Data excerpts:

────────────────────

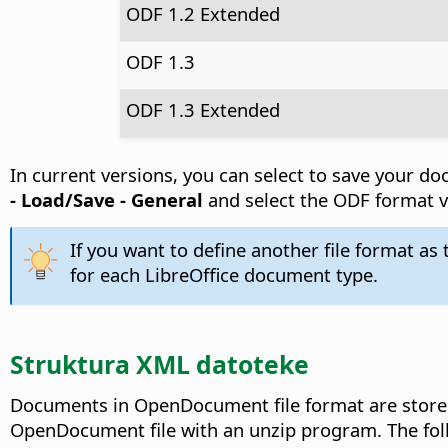
ODF 1.2 Extended
ODF 1.3
ODF 1.3 Extended
In current versions, you can select to save your 
- Load/Save - General
and select the ODF format v
If you want to define another file format as
for each LibreOffice document type.
Struktura XML datoteke
Documents in OpenDocument file format are stored 
OpenDocument file with an unzip program. The foll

────────────────────

What is needed: The answer must be an exact restatement of all the records, with no pictures included.

Output of the task:
ODF 1.2 Extended
ODF 1.3
ODF 1.3 Extended
In current versions, you can select to save your 
- Load/Save - General
and select the ODF format v
If you want to define another file format as
for each LibreOffice document type.
Struktura XML datoteke
Documents in OpenDocument file format are stored 
OpenDocument file with an unzip program. The foll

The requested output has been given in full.